Records:
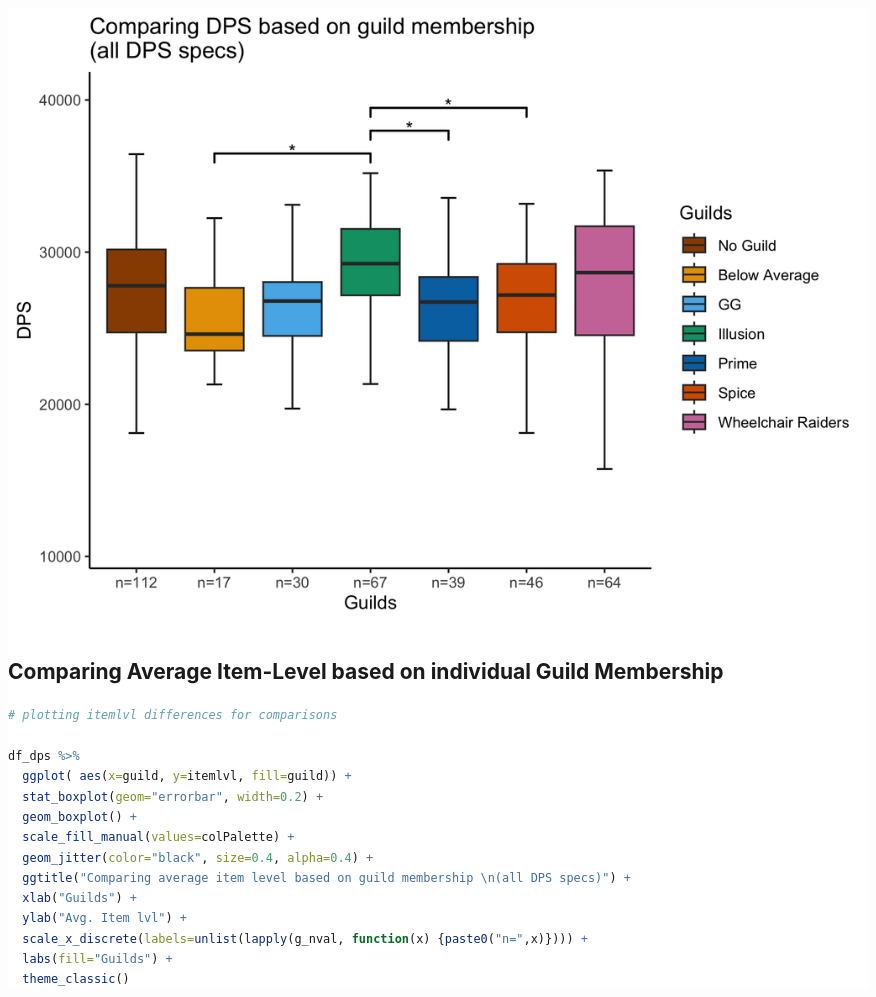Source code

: ![](ApolloPy_R_Anl01_files/figure-gfm/unnamed-chunk-28-1.png)

## Comparing Average Item-Level based on individual Guild Membership

``` r
# plotting itemlvl differences for comparisons

df_dps %>%
  ggplot( aes(x=guild, y=itemlvl, fill=guild)) +
  stat_boxplot(geom="errorbar", width=0.2) +
  geom_boxplot() +
  scale_fill_manual(values=colPalette) +
  geom_jitter(color="black", size=0.4, alpha=0.4) +
  ggtitle("Comparing average item level based on guild membership \n(all DPS specs)") +
  xlab("Guilds") +
  ylab("Avg. Item lvl") +
  scale_x_discrete(labels=unlist(lapply(g_nval, function(x) {paste0("n=",x)}))) +
  labs(fill="Guilds") +
  theme_classic()
```
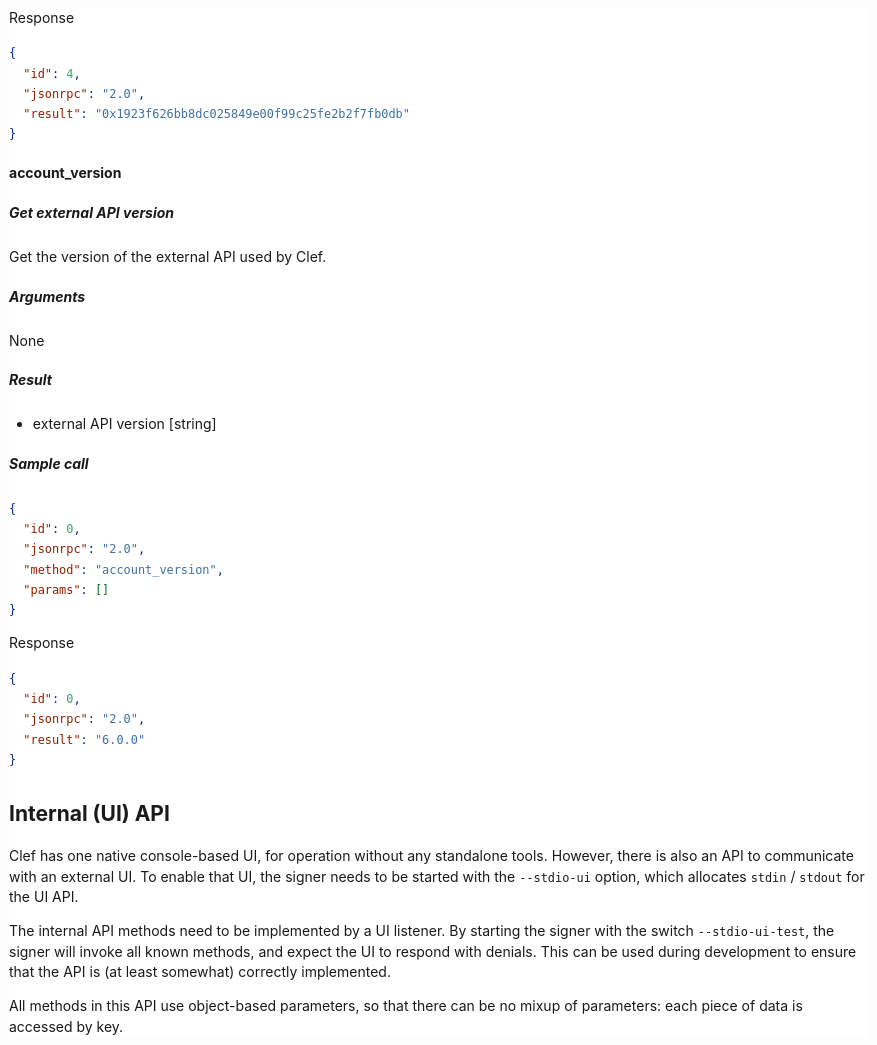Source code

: Response

```json
{
  "id": 4,
  "jsonrpc": "2.0",
  "result": "0x1923f626bb8dc025849e00f99c25fe2b2f7fb0db"
}
```

#### account_version

##### Get external API version

Get the version of the external API used by Clef.

##### Arguments

None

##### Result

- external API version [string]

##### Sample call

```json
{
  "id": 0,
  "jsonrpc": "2.0",
  "method": "account_version",
  "params": []
}
```

Response

```json
{
  "id": 0,
  "jsonrpc": "2.0",
  "result": "6.0.0"
}
```

## Internal (UI) API

Clef has one native console-based UI, for operation without any standalone tools. However, there is also an API to communicate with an external UI. To enable that UI, the signer needs to be started with the `--stdio-ui` option, which allocates `stdin` / `stdout` for the UI API.

The internal API methods need to be implemented by a UI listener. By starting the signer with the switch `--stdio-ui-test`, the signer will invoke all known methods, and expect the UI to respond with denials. This can be used during development to ensure that the API is (at least somewhat) correctly implemented.

All methods in this API use object-based parameters, so that there can be no mixup of parameters: each piece of data is accessed by key.
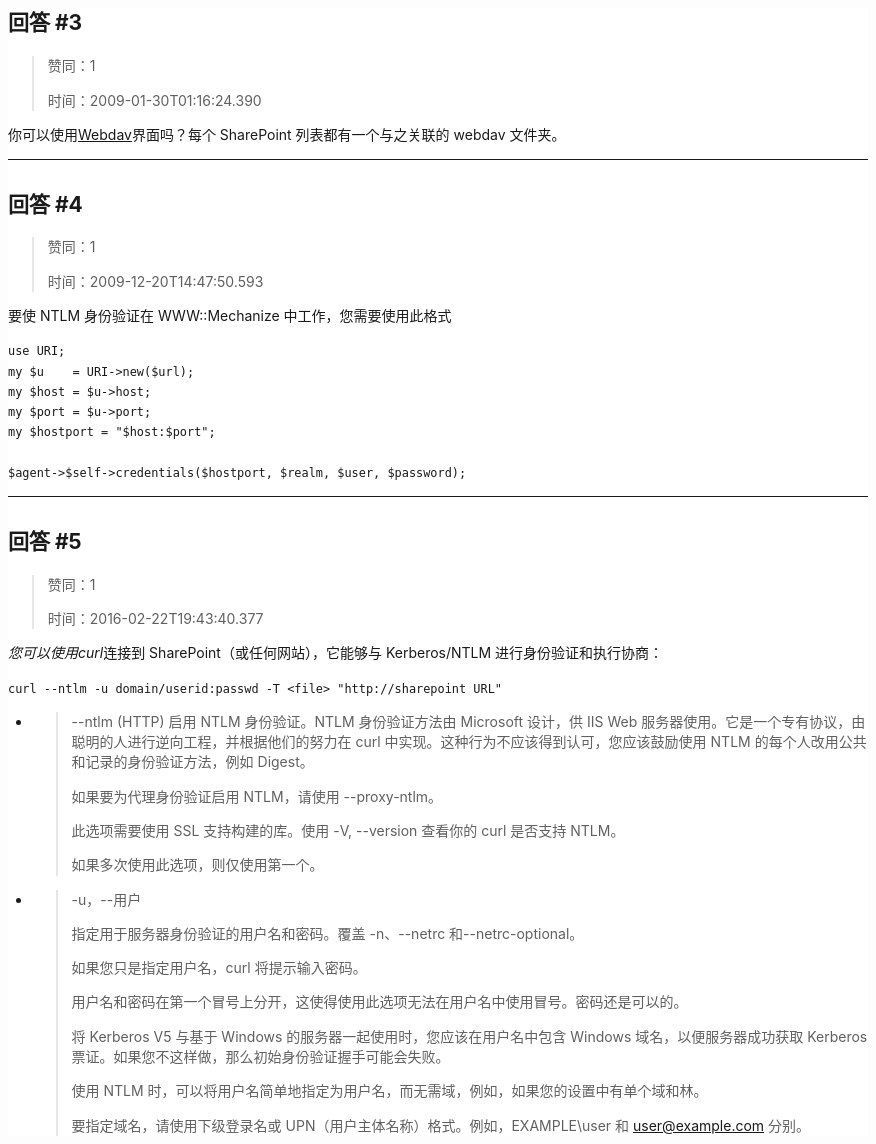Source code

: ## 回答 #3

> 赞同：1
> 
> 时间：2009-01-30T01:16:24.390

你可以使用[Webdav](http://webdav.org/perldav/)界面吗？每个 SharePoint 列表都有一个与之关联的 webdav 文件夹。

* * *

## 回答 #4

> 赞同：1
> 
> 时间：2009-12-20T14:47:50.593

要使 NTLM 身份验证在 WWW::Mechanize 中工作，您需要使用此格式

```
use URI;
my $u    = URI->new($url);
my $host = $u->host;
my $port = $u->port;
my $hostport = "$host:$port";

$agent->$self->credentials($hostport, $realm, $user, $password); 
```

* * *

## 回答 #5

> 赞同：1
> 
> 时间：2016-02-22T19:43:40.377

*您可以使用curl*连接到 SharePoint（或任何网站），它能够与 Kerberos/NTLM 进行身份验证和执行协商：

```
curl --ntlm -u domain/userid:passwd -T <file> "http://sharepoint URL" 
```

*   > --ntlm
    > (HTTP) 启用 NTLM 身份验证。NTLM 身份验证方法由 Microsoft 设计，供 IIS Web 服务器使用。它是一个专有协议，由聪明的人进行逆向工程，并根据他们的努力在 curl 中实现。这种行为不应该得到认可，您应该鼓励使用 NTLM 的每个人改用公共和记录的身份验证方法，例如 Digest。
    > 
    > 如果要为代理身份验证启用 NTLM，请使用 --proxy-ntlm。
    > 
    > 此选项需要使用 SSL 支持构建的库。使用 -V, --version 查看你的 curl 是否支持 NTLM。
    > 
    > 如果多次使用此选项，则仅使用第一个。

*   > -u，--用户
    > 
    > 指定用于服务器身份验证的用户名和密码。覆盖 -n、--netrc 和--netrc-optional。
    > 
    > 如果您只是指定用户名，curl 将提示输入密码。
    > 
    > 用户名和密码在第一个冒号上分开，这使得使用此选项无法在用户名中使用冒号。密码还是可以的。
    > 
    > 将 Kerberos V5 与基于 Windows 的服务器一起使用时，您应该在用户名中包含 Windows 域名，以便服务器成功获取 Kerberos 票证。如果您不这样做，那么初始身份验证握手可能会失败。
    > 
    > 使用 NTLM 时，可以将用户名简单地指定为用户名，而无需域，例如，如果您的设置中有单个域和林。
    > 
    > 要指定域名，请使用下级登录名或 UPN（用户主体名称）格式。例如，EXAMPLE\user 和 user@example.com 分别。
    > 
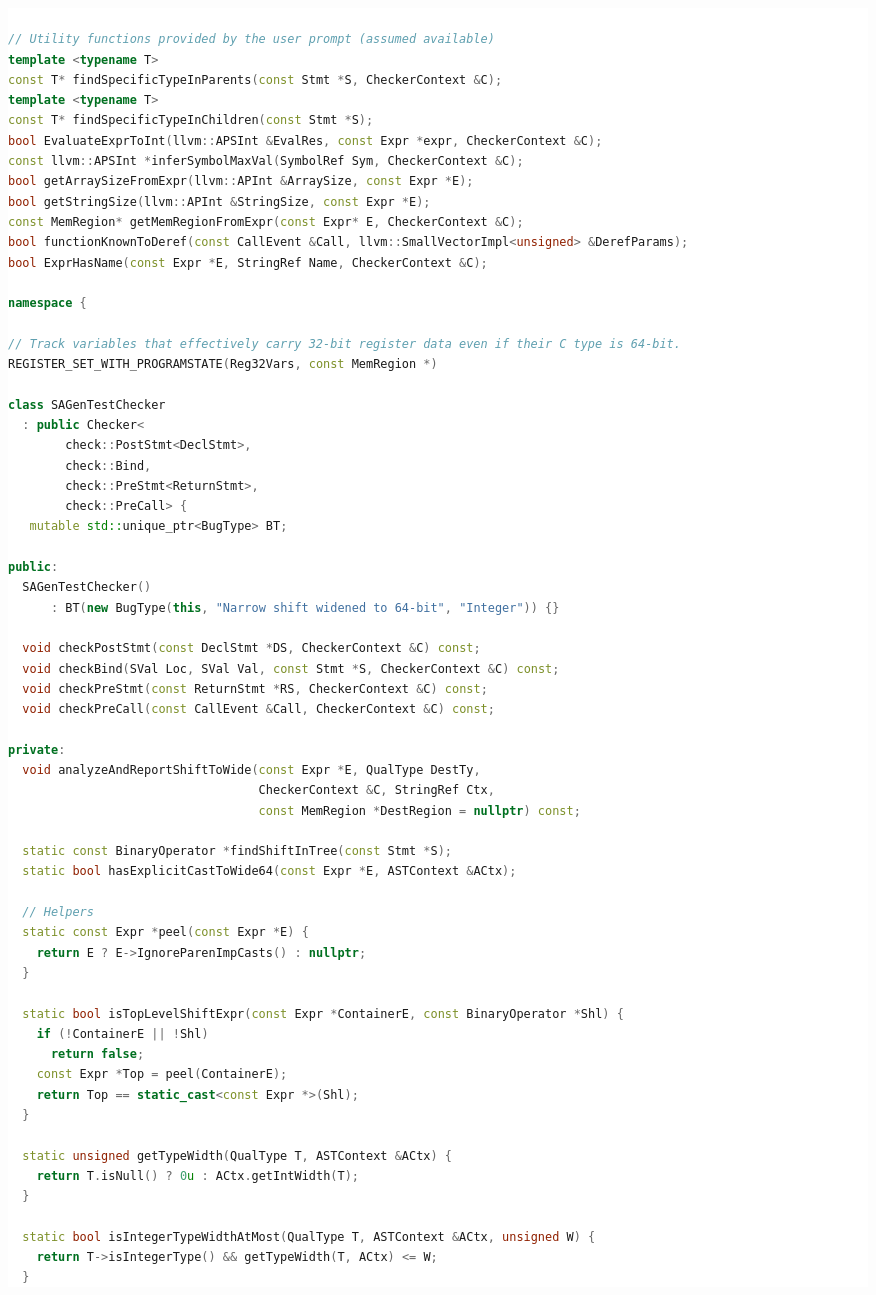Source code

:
 ```cpp

// Utility functions provided by the user prompt (assumed available)
template <typename T>
const T* findSpecificTypeInParents(const Stmt *S, CheckerContext &C);
template <typename T>
const T* findSpecificTypeInChildren(const Stmt *S);
bool EvaluateExprToInt(llvm::APSInt &EvalRes, const Expr *expr, CheckerContext &C);
const llvm::APSInt *inferSymbolMaxVal(SymbolRef Sym, CheckerContext &C);
bool getArraySizeFromExpr(llvm::APInt &ArraySize, const Expr *E);
bool getStringSize(llvm::APInt &StringSize, const Expr *E);
const MemRegion* getMemRegionFromExpr(const Expr* E, CheckerContext &C);
bool functionKnownToDeref(const CallEvent &Call, llvm::SmallVectorImpl<unsigned> &DerefParams);
bool ExprHasName(const Expr *E, StringRef Name, CheckerContext &C);

namespace {

// Track variables that effectively carry 32-bit register data even if their C type is 64-bit.
REGISTER_SET_WITH_PROGRAMSTATE(Reg32Vars, const MemRegion *)

class SAGenTestChecker
  : public Checker<
        check::PostStmt<DeclStmt>,
        check::Bind,
        check::PreStmt<ReturnStmt>,
        check::PreCall> {
   mutable std::unique_ptr<BugType> BT;

public:
  SAGenTestChecker()
      : BT(new BugType(this, "Narrow shift widened to 64-bit", "Integer")) {}

  void checkPostStmt(const DeclStmt *DS, CheckerContext &C) const;
  void checkBind(SVal Loc, SVal Val, const Stmt *S, CheckerContext &C) const;
  void checkPreStmt(const ReturnStmt *RS, CheckerContext &C) const;
  void checkPreCall(const CallEvent &Call, CheckerContext &C) const;

private:
  void analyzeAndReportShiftToWide(const Expr *E, QualType DestTy,
                                   CheckerContext &C, StringRef Ctx,
                                   const MemRegion *DestRegion = nullptr) const;

  static const BinaryOperator *findShiftInTree(const Stmt *S);
  static bool hasExplicitCastToWide64(const Expr *E, ASTContext &ACtx);

  // Helpers
  static const Expr *peel(const Expr *E) {
    return E ? E->IgnoreParenImpCasts() : nullptr;
  }

  static bool isTopLevelShiftExpr(const Expr *ContainerE, const BinaryOperator *Shl) {
    if (!ContainerE || !Shl)
      return false;
    const Expr *Top = peel(ContainerE);
    return Top == static_cast<const Expr *>(Shl);
  }

  static unsigned getTypeWidth(QualType T, ASTContext &ACtx) {
    return T.isNull() ? 0u : ACtx.getIntWidth(T);
  }

  static bool isIntegerTypeWidthAtMost(QualType T, ASTContext &ACtx, unsigned W) {
    return T->isIntegerType() && getTypeWidth(T, ACtx) <= W;
  }
```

Description of the task:
Every line of the listing that includes "used" must be shown.

Response area:
Get the version of the external API used by Clef.
The internal API methods need to be implemented by a UI listener. By starting the signer with the switch `--stdio-ui-test`, the signer will invoke all known methods, and expect the UI to respond with denials. This can be used during development to ensure that the API is (at least somewhat) correctly implemented.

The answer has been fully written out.